TRY IT: Scan the records below for the word "around". Copy each line where it appears.

(Collected data)
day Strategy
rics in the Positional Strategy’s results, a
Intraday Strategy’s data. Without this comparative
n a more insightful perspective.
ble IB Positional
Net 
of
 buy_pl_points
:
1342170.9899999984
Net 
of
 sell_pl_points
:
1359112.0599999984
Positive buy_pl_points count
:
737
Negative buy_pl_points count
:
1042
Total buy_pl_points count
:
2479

* * *

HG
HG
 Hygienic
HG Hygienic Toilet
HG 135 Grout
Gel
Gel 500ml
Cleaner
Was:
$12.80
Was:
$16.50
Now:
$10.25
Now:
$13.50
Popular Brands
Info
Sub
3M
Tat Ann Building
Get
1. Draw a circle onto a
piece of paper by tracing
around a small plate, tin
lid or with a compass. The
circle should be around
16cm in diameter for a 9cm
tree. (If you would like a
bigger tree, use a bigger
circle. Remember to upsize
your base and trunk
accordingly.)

WRITTEN SOLUTION:
around a small plate, tin
circle should be around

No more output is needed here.